**Compito 1**
Nel testo su Giuseppe e la battaglia di Caporetto, chi lo seppellì sulle rive dell'Isonzo?
**Compito 2**
Modifica il testo su Giuseppe e la battaglia di Caporetto da "Nell’autunno seguente, durante" fino a "commilitone e paesano." compreso, e scrivi "giovane" al posto di "povero".

**Testo fornito**
Era soltanto un giovanissimo pieno di vita, che dava le braccia e la schiena alle fatiche, questo solo per mandare avanti la famiglia, considerando che all’epoca c’era ben poco da mangiare. Trascorreva le giornate dietro gli animali o al massimo nellebrulle terre di montagna, arate dai buoi e seminate a grano là dove possibile. Giuseppe, sul fronte, aveva ormai deposto la zappa per imbracciare il fucile. Quando poteva, scriveva alla famiglia, facendosi aiutare dallo scrivano militare.Cercava di rassicurare tutti sulle sue condizioni di salute, con un contorno fatto di preghiere e di speranze. Le sue lettere quando arrivavano fin quaggiù davano barlumi di luce ed emozioni e chissà pure quante lacrime.
Il 13 maggio 1917, Giuseppe, scrisse la sua ultima lettera: “MIO CARO PADRE VIDO NOTIZIE DELLA MIA BUONA SALUTE E COSI SPERAMO CHE IDIO MI LA DA SEMPRE COME PURE SPERO DI VOI TUTTI DI FAMIGLIA (…)”.
Nell’autunno seguente, durante la battaglia di Caporetto e dopo diversi mesi di silenzio, una scheggia di una bomba spense per sempre la vita di Giuseppe. La dodicesima battaglia dell’Isonzo, dall’omonimo fiume, meglio nota come la “disfatta” di Caporetto (oggi territorio sloveno) da allora fu la tomba per decine di migliaia di soldati, tra cui anche il povero Giuseppe. Fu sepolto sulle rive dell’Isonzo da Francesco Mele, detto “targiune”, un commilitone e paesano.

Voci di dati salvate

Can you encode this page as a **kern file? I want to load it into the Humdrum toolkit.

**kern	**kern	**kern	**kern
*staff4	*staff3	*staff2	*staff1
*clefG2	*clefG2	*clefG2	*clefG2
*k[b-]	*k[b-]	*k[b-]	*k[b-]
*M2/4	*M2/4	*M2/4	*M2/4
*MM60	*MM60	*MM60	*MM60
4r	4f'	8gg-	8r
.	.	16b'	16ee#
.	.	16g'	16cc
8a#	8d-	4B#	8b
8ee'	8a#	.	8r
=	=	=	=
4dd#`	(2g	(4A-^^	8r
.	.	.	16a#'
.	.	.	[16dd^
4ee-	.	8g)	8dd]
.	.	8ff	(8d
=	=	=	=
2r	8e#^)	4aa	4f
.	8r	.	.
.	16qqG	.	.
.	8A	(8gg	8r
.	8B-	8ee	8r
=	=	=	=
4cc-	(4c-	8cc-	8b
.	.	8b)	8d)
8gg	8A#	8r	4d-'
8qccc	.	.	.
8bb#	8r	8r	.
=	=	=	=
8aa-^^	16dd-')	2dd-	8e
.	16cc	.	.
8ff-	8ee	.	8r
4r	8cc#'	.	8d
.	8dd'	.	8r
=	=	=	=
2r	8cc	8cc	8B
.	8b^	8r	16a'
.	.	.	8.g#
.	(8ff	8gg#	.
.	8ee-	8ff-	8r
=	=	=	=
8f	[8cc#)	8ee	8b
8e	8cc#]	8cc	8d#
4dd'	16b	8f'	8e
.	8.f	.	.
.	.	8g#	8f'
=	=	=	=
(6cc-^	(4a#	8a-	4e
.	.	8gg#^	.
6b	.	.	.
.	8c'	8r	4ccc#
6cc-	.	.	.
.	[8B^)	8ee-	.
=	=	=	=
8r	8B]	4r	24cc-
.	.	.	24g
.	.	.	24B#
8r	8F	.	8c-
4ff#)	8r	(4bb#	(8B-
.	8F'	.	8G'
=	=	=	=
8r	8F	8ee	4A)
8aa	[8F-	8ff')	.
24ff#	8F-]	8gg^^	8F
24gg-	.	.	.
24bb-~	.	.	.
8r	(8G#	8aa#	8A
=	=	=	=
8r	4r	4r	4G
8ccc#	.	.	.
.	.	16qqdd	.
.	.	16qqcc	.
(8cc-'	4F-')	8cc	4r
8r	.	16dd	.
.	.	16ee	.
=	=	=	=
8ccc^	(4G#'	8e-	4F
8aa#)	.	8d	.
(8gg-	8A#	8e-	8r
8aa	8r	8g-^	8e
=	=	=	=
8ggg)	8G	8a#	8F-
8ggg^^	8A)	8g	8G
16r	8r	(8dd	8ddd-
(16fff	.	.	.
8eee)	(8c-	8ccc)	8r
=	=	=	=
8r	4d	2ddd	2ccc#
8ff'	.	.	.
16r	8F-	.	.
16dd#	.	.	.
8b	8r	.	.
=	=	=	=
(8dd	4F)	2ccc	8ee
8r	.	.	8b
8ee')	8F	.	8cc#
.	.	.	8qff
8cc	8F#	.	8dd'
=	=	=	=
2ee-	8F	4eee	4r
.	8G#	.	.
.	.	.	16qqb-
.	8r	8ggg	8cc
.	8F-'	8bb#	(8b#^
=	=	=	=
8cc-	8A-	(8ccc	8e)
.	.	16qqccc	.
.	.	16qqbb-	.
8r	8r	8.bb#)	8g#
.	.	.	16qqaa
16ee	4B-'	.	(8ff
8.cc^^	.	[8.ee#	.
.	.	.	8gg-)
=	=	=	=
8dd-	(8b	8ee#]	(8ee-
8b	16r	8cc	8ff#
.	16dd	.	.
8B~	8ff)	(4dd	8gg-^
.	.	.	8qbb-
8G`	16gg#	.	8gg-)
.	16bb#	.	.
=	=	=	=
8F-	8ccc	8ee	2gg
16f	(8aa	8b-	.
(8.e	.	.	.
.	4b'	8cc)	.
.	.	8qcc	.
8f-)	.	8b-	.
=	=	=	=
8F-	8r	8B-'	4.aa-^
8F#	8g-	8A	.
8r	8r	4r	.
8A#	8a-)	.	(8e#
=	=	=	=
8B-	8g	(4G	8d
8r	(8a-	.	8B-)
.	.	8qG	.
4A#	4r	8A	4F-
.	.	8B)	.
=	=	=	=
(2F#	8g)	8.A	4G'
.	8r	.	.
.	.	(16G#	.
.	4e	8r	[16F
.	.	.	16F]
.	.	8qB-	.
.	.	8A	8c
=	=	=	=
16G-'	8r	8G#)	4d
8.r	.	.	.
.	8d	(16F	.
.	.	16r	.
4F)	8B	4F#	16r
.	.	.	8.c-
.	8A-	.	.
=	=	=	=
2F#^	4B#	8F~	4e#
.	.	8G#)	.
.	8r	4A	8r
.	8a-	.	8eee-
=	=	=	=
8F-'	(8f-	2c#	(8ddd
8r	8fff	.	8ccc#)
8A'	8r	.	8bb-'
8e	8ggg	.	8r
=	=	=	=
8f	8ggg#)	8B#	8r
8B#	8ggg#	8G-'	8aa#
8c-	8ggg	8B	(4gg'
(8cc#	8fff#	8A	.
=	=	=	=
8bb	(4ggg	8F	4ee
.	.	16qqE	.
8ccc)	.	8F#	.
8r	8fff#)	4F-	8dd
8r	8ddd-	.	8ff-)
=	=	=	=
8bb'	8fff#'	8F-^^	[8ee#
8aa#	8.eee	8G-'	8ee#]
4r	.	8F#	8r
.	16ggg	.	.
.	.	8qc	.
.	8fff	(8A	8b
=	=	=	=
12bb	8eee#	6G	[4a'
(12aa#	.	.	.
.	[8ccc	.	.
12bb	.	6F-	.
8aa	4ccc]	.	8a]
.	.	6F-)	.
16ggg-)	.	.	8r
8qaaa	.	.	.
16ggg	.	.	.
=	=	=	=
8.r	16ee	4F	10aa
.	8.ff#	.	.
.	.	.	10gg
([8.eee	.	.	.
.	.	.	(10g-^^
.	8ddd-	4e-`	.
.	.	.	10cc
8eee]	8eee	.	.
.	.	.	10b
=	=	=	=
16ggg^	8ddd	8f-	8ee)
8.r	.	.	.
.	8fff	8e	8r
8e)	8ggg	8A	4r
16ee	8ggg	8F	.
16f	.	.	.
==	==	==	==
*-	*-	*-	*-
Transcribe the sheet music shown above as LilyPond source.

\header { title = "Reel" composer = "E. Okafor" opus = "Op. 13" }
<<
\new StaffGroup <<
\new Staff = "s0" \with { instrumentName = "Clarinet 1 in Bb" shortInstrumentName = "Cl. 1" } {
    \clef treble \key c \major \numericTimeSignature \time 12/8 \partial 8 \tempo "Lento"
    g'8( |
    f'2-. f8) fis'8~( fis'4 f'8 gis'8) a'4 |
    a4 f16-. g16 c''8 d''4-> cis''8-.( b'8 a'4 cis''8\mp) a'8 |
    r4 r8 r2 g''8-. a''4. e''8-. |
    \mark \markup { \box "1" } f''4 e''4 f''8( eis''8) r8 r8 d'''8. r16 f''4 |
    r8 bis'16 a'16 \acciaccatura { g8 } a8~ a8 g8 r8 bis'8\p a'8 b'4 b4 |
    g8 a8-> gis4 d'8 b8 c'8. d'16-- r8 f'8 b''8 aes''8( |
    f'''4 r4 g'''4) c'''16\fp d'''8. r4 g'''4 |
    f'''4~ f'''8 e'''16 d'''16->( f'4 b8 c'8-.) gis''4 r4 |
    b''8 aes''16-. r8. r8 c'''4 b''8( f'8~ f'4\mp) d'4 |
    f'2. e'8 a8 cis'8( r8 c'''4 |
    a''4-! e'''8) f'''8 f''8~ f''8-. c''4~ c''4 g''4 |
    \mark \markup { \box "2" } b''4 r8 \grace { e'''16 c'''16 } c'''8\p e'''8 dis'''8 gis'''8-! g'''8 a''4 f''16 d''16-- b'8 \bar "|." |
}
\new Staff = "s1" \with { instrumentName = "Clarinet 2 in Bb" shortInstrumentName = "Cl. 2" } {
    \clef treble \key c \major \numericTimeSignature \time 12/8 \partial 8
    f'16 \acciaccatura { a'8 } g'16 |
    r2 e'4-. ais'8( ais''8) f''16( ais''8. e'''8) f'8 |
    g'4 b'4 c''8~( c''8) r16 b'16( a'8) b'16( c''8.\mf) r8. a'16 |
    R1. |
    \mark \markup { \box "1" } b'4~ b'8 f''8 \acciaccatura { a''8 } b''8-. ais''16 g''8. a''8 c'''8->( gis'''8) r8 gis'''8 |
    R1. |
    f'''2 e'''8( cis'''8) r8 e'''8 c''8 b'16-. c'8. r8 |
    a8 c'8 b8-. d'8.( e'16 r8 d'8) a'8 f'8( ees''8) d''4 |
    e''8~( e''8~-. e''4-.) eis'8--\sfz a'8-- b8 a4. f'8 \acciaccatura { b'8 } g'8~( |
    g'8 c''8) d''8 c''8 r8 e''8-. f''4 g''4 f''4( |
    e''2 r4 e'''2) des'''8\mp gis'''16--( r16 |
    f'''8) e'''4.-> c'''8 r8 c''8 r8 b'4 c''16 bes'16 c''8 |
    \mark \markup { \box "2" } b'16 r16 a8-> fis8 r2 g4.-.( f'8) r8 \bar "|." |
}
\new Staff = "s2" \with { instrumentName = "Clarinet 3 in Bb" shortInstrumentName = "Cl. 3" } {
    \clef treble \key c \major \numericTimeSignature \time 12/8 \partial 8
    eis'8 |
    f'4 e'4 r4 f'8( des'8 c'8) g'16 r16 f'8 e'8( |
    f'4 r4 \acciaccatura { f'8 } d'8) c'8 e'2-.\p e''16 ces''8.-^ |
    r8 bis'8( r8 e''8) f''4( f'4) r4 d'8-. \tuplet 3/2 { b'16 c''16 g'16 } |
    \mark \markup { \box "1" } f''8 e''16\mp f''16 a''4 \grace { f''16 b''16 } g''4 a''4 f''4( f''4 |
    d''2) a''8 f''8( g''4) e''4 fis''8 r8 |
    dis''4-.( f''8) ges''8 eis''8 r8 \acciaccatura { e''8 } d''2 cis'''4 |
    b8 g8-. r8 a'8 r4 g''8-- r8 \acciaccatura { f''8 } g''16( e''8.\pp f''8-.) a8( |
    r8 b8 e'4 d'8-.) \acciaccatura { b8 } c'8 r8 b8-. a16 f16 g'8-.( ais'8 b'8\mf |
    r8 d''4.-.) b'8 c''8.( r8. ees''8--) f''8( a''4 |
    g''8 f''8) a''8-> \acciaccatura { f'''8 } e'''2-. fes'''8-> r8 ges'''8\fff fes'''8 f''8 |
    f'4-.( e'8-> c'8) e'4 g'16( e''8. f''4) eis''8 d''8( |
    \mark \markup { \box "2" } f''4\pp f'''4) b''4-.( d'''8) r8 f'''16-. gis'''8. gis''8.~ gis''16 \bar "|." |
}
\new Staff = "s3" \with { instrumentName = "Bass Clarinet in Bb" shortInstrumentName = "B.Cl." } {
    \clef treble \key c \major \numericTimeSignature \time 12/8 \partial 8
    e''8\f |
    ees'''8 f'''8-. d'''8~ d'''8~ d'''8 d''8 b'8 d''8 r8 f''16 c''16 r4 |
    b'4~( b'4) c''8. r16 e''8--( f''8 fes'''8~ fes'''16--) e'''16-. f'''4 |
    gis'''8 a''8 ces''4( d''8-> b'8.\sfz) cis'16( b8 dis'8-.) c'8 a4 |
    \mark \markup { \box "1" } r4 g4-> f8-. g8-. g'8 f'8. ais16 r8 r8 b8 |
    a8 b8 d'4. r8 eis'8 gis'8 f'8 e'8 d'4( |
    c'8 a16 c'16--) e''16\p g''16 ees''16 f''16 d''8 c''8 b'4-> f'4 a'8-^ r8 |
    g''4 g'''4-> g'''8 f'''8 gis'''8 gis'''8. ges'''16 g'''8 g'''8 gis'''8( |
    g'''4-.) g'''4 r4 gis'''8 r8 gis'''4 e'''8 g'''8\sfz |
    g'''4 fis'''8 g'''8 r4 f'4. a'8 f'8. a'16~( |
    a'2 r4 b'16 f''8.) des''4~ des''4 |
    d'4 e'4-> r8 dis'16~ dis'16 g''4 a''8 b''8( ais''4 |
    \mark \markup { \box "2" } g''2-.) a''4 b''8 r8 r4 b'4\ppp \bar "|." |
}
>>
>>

**La tua soluzione 1**
Francesco Mele, detto "targiune", un suo commilitone e paesano.

**La tua soluzione 2**
Nell’autunno seguente, durante la battaglia di Caporetto e dopo diversi mesi di silenzio, una scheggia di una bomba spense per sempre la vita di Giuseppe. La dodicesima battaglia dell’Isonzo, dall’omonimo fiume, meglio nota come la “disfatta” di Caporetto (oggi territorio sloveno) da allora fu la tomba per decine di migliaia di soldati, tra cui anche il giovane Giuseppe. Fu sepolto sulle rive dell’Isonzo da Francesco Mele, detto “targiune”, un commilitone e paesano.